The federal government pays more than half the cost of the program. California is expected to spend about $50 billion from the general fund next year out of a total estimated at more than $220 billion in cost sharing between the state and federal governments, according to LAO. State taxes and fees on providers also help fund Medi-Cal.

Overall, Medi-Cal costs more than any other state program and accounts for about 40% of total spending, including federal funds the state receives, according to the LAO.

Spending on Medi-Cal has more than doubled over the past 10 years, which the LAO attributes to increased costs per enrollee, more enrollees, and a higher proportion of seniors seeking care, among other factors.

Under Newsom, California has expanded Medi-Cal, including offering coverage to include all immigrants regardless of their immigration status, which the governor said has reduced the state's uninsured rate to 5.9%.

The cost of Medi-Cal has grown beyond what Democrats expected and led Newsom to suggest spending cuts.

The final budget deal rejects a call from Newsom to lower the asset limit to $2,000 now and instead lowers it to $21,000 in 2027-28 to be eligible for Medi-Cal.
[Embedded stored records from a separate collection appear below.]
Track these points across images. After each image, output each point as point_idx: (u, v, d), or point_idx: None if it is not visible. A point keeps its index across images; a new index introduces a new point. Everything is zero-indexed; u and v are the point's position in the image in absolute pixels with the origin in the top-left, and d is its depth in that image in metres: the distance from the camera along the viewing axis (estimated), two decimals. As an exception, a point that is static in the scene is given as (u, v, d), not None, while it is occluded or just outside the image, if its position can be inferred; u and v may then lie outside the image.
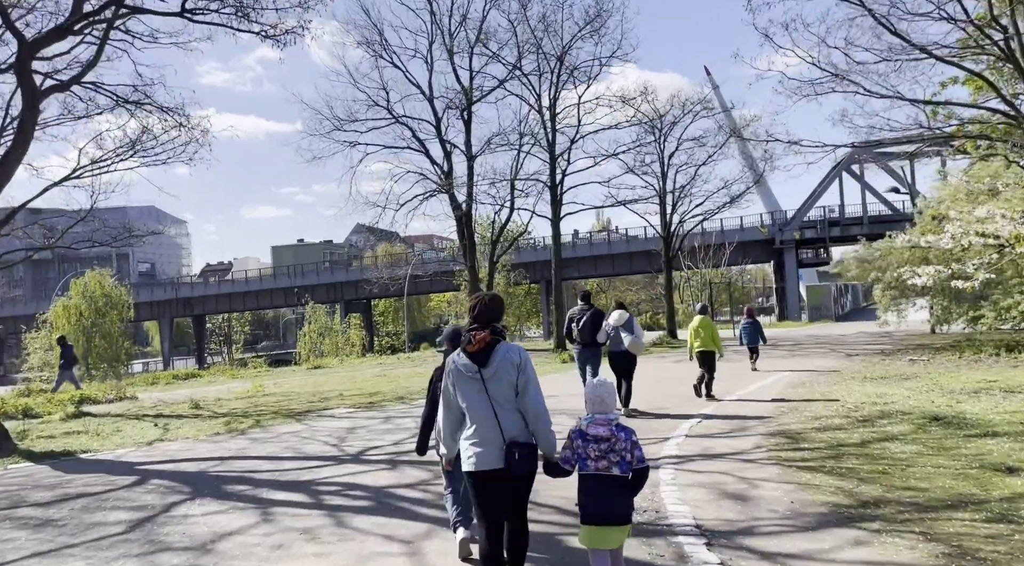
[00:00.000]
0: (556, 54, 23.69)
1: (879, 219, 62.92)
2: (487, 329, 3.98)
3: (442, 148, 28.07)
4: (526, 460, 3.82)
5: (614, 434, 3.82)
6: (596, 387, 4.01)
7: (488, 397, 3.88)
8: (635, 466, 3.82)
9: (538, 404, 3.90)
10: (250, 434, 11.07)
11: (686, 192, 27.14)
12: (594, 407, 3.93)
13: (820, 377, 13.94)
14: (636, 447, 3.85)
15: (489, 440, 3.86)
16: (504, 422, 3.85)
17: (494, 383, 3.87)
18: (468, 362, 3.94)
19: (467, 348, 3.96)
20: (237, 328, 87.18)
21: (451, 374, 4.03)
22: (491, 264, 29.65)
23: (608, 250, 65.41)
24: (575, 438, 3.88)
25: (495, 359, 3.90)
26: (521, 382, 3.90)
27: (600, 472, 3.81)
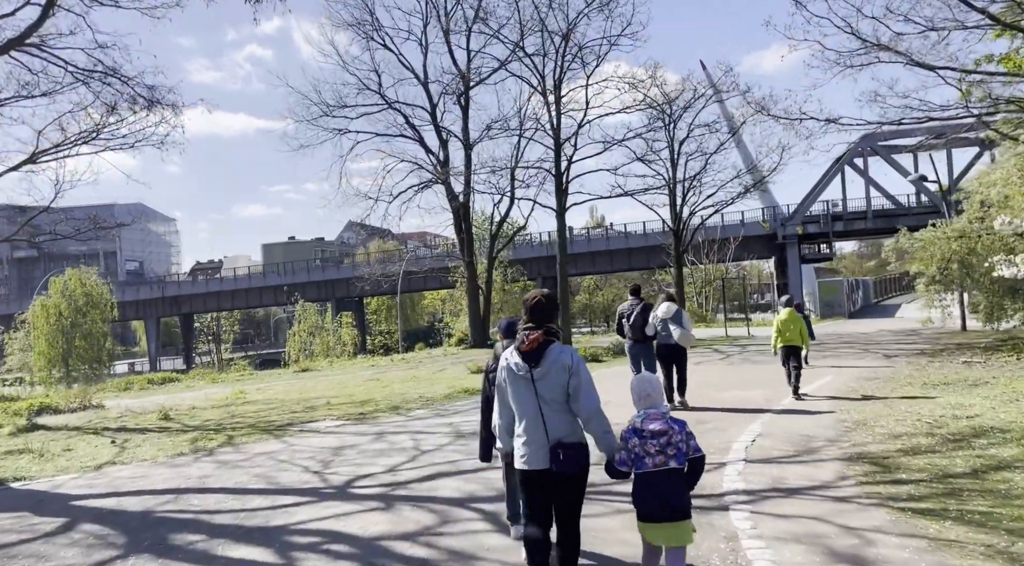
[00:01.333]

The Legislature also delayed the governor's proposal to reduce dental coverage and shift asylum seekers and other immigrants to narrow-scope Medi-Cal, according to Jason Sisney, the Assembly's senior budget adviser who posts about the budget on Substack.

The budget includes Newsom's proposal to move enrollees with unsatisfactory immigration status, a term that includes undocumented immigrants and others, from managed care to fee-for-service to save costs.

Under Proposition 98, approved by voters in 1988, California has a minimum funding guarantee for schools and community colleges and devotes approximately 40% of general fund revenues to education.

Sisney said the budget increases the Local Control Funding Formula by $2.2 billion and provides historic per-pupil general fund spending of $21,148. Support for special education also increased by $1.8 billion.

The California Community Schools Partnership Program received a $1 billion boost and Democrats allocated $2.8 million in additional funding to the program that provides free meals to schoolchildren.

The budget also establishes 22,770 new free and reduced-price child care spaces, which Newsom had proposed reducing.